**REQUIRED ACTION 1:**
Answer these questions using the text about Kim Yuna's Kiss & Cry.
(a) How many episodes did the show have?
(b) On which network did it air?
(c) What restriction applied to lifts?
**REQUIRED ACTION 2:**
Copy word for word the stretch of the Kim Yuna's Kiss & Cry text from "Kim Yuna's Kiss & Cry (김연아의" through "ice dancing regulations.".

**TEXT EXCERPT:**

========================

- Genre: Reality competition
- Starring: Yuna Kim Shin Dong-yup IU Jin Ji-hee Kim Byung-man Krystal Lee Ah-hyun Lee Kyou-hyuk Park Joon-geum Seo Ji-seok Son Dam-bi U-Know Yun-ho
- Country of origin: South Korea
- Original language: Korean
- No. of episodes: 14

Original release
- Network: Seoul Broadcasting System
- Release: May 22 – August 21, 2011

= Kim Yuna's Kiss & Cry =

Kim Yuna's Kiss & Cry (김연아의 키스 & 크라이) was a South Korean figure skating/ice dancing competition/reality show. It aired from May 22 to August 21, 2011 as part of the Good Sunday line-up on SBS. While the professional skater can perform jumps within a program, the lifting restrictions (no lifts above the man's waist) meant this is mostly in line with ice dancing regulations.

========================

Dataset entries:
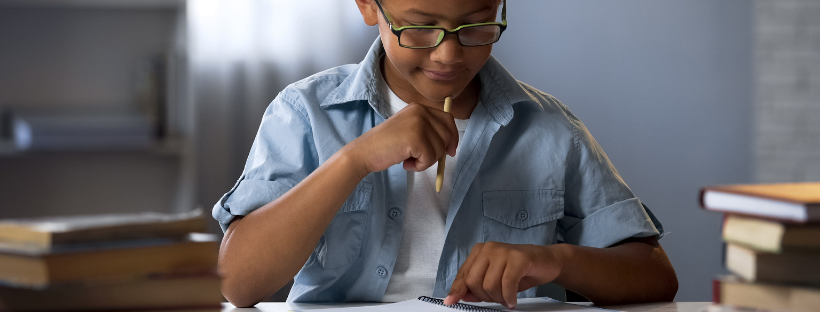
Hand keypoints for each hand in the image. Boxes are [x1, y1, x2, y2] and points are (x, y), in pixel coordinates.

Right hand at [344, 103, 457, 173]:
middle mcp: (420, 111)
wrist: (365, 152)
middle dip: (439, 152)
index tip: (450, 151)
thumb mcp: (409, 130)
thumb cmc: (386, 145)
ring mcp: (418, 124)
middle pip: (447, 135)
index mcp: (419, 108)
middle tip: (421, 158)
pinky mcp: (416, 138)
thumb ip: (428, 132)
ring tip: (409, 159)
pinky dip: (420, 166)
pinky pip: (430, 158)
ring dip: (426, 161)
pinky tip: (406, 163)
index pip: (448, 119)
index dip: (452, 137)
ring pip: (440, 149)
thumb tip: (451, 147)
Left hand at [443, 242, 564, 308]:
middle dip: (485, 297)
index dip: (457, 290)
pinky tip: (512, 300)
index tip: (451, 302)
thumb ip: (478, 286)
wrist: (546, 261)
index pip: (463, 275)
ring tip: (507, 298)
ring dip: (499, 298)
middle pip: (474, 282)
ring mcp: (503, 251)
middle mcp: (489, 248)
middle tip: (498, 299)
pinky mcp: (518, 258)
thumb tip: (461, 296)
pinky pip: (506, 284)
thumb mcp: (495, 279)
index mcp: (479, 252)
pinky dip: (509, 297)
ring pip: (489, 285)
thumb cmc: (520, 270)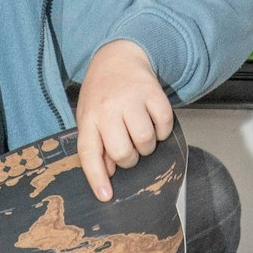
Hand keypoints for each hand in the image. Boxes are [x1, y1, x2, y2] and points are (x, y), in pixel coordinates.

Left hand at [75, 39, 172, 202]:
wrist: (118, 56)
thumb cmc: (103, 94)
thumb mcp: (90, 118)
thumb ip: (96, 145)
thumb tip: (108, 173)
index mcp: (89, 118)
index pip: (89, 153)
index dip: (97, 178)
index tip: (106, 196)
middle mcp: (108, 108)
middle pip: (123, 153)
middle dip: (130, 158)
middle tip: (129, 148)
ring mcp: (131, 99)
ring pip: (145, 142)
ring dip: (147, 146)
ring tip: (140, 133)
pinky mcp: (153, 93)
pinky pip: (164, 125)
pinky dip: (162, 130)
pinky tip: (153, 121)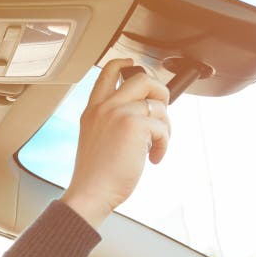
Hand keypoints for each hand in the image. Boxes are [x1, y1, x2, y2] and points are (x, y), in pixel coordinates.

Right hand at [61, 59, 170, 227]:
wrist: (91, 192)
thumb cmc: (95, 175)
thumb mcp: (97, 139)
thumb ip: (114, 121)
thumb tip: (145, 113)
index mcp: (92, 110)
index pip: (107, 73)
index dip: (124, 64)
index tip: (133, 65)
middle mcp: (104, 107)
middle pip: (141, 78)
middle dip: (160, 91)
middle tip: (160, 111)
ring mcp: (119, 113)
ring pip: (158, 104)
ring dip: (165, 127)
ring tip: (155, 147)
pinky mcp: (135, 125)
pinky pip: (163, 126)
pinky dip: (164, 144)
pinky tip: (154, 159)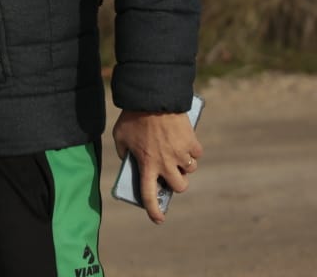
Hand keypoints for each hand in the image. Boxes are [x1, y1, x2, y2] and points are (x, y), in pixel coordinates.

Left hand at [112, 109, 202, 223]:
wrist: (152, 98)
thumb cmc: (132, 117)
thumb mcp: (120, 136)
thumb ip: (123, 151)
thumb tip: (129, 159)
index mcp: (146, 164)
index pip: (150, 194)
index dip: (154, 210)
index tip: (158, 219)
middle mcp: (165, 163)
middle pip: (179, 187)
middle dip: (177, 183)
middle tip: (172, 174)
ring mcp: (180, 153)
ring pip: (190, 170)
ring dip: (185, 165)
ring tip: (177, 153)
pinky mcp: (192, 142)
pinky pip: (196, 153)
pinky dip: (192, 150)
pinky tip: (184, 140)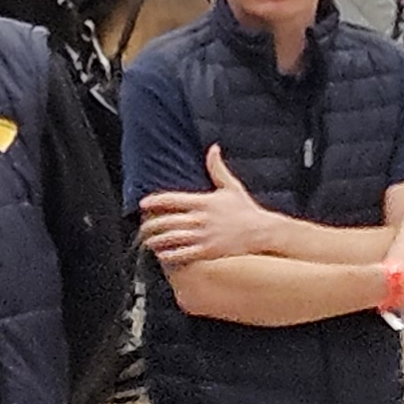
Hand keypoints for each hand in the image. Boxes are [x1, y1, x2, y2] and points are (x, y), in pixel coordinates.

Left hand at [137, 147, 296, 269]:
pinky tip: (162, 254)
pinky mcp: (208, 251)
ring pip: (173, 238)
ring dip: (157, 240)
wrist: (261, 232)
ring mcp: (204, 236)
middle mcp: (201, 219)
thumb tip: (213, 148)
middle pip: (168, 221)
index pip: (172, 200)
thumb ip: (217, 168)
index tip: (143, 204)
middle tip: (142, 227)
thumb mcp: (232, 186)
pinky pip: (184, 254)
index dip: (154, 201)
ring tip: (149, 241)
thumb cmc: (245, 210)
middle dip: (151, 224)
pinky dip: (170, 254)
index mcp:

========================

**ANSWER SPACE 1:**
(a) 14
(b) Seoul Broadcasting System (SBS)
(c) No lifts above the man's waist

**ANSWER SPACE 2:**
Kim Yuna's Kiss & Cry (김연아의 키스 & 크라이) was a South Korean figure skating/ice dancing competition/reality show. It aired from May 22 to August 21, 2011 as part of the Good Sunday line-up on SBS. While the professional skater can perform jumps within a program, the lifting restrictions (no lifts above the man's waist) meant this is mostly in line with ice dancing regulations.